Кристи резко подняла голову, ее пальцы барабанили по крышке стола.

– Просто когда с тобой долгое время обращаются как с животным…

В пятницу вечером у Фрэнки заканчивалось дежурство. Мы все это знали, поэтому весь блок сидел как на иголках. Мы знали, что он обязательно придет. Он был нашим страшным кошмаром, нашим проклятьем, и, конечно, ровно в десять вечера открылась дверь, и на пороге появился Фрэнки. На нем были синие джинсы и толстовка с эмблемой «Ред Сокс». А ведь раньше мне нравились «Ред Сокс»! Он посмотрел мне прямо в глаза и ухмыльнулся. Будто быть его девушкой – большая честь. Будто новенькая не истекала до сих пор кровью после того, что он с ней сделал. Он подошел ко мне. Черт, что же мне было делать? Что же делать… А затем…
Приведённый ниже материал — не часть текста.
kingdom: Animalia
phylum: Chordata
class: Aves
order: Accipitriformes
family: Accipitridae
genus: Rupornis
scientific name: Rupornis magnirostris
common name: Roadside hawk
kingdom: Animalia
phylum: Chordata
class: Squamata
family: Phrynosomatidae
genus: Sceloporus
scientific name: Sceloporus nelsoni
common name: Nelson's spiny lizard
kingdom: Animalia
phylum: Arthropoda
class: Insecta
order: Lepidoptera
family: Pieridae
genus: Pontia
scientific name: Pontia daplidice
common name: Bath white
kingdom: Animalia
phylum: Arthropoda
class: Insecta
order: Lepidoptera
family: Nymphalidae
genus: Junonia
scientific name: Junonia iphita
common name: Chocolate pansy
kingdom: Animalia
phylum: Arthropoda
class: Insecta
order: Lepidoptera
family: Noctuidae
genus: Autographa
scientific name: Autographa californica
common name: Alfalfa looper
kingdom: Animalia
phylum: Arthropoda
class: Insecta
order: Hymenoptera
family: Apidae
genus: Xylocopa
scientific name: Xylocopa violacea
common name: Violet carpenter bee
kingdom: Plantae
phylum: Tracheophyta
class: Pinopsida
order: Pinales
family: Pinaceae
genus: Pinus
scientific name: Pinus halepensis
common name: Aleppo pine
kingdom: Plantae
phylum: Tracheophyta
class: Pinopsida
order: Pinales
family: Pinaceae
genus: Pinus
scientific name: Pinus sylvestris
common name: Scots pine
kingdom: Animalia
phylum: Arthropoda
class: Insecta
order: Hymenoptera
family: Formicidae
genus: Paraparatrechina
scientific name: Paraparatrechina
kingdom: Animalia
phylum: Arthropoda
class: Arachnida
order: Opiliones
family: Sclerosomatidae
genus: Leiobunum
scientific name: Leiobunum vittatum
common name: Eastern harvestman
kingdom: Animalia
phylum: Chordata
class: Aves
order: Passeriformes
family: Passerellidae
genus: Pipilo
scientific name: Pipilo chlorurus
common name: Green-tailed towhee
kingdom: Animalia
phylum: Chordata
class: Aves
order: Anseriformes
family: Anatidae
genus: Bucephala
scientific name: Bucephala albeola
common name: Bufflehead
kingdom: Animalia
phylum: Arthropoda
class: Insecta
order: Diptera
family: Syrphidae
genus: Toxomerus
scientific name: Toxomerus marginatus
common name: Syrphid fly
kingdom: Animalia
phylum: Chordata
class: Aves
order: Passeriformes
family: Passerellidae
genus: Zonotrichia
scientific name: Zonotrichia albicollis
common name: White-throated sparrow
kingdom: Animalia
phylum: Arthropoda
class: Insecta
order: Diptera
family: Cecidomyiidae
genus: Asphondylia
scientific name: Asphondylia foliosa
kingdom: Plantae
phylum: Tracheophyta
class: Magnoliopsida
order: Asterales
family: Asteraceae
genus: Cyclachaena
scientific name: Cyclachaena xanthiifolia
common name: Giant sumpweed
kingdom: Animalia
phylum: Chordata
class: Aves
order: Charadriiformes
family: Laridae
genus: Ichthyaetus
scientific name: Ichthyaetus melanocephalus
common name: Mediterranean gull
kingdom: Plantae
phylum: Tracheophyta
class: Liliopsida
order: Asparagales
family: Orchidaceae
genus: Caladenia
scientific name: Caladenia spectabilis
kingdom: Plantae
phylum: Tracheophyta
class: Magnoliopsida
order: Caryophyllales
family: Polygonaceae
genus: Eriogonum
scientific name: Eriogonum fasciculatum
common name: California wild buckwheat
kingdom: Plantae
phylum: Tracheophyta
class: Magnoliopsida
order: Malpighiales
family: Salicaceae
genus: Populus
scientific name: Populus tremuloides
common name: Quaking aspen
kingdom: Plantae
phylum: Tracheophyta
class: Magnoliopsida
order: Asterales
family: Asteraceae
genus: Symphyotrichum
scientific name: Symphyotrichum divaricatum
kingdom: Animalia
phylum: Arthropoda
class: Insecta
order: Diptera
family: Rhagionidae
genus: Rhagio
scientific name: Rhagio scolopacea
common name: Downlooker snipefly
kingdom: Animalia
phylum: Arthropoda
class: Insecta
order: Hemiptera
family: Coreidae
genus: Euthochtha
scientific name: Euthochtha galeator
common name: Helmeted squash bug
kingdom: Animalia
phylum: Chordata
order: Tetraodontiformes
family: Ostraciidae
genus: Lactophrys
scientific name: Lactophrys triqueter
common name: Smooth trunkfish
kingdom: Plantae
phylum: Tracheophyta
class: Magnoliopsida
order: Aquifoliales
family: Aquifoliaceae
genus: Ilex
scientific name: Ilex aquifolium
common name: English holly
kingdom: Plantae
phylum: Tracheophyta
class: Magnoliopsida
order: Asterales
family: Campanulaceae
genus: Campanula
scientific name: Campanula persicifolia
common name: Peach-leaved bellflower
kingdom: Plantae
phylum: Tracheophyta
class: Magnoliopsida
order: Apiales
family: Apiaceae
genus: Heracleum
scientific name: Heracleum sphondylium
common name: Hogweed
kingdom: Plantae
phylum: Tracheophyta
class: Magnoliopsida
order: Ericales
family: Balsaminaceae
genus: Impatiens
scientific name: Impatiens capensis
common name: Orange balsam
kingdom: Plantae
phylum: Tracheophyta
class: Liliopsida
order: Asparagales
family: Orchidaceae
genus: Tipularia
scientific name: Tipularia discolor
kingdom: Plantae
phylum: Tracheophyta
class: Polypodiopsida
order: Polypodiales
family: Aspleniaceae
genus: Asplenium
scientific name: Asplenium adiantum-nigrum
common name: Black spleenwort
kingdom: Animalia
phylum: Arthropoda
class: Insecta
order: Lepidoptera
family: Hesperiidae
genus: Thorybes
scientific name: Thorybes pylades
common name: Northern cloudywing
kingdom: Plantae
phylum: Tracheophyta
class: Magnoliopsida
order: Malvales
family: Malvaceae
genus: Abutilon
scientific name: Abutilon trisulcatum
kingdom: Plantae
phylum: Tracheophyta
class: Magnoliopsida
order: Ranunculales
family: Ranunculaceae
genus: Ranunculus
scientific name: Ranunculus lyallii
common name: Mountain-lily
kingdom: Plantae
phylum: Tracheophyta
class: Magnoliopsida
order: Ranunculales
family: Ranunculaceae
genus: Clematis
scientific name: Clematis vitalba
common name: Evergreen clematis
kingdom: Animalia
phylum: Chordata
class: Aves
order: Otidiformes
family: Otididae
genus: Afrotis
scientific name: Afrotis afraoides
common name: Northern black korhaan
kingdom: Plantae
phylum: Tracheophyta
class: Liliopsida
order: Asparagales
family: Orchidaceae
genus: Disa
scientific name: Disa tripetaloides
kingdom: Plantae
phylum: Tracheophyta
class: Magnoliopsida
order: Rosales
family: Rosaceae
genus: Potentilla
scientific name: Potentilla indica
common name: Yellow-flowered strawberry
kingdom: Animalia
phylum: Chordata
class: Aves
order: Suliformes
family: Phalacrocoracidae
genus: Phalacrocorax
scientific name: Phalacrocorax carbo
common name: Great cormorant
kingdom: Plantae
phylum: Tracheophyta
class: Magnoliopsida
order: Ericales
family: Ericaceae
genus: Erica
Кристи замялась, оглядела присутствующих и продолжила:

– С ним заговорила Шана. Я узнала ее по голосу. Она подошла к двери своей камеры и спросила Фрэнки, как продвигается развод и каково это – осознавать, что твою жену трахал кто-то другой, что ты растил чужих детей. Ах да, затем она сказала что-то вроде: «Я удивляюсь, почему твоя собака еще не сбежала от такого неудачника, как ты. Знаешь, поищи слово «неудачник» в словаре и наверняка увидишь под ним свою фотографию». – Кристи слегка вздрогнула, покачала головой. – Шана говорила и говорила. Ей было известно все. Все о личной жизни Фрэнки. Откуда она могла это узнать, черт побери? Поначалу Фрэнки игнорировал ее, сказал ей заткнуться и что она ни хрена не знает. Но Шана продолжала и продолжала, и через минуту Фрэнки подскочил к решетке и начал вопить. Обозвал ее тупой мразью и приказал ей заткнуть свой поганый рот, пока он сам его не заткнул. Но ее это не остановило. Черт возьми, она улыбалась. Она улыбалась ему в лицо самой безумной улыбкой, какую я когда-либо видела в своей жизни.

«А ты меня заставь», – сказала Шана. Или что-то в таком роде.

Я подумала – вот и все, она только что подписала свой смертный приговор. Фрэнки сейчас не просто вышибет из нее все дерьмо, он ее убьет. За то, что она с ним так разговаривала. И смотрела на него как на жалкого неудачника и импотента.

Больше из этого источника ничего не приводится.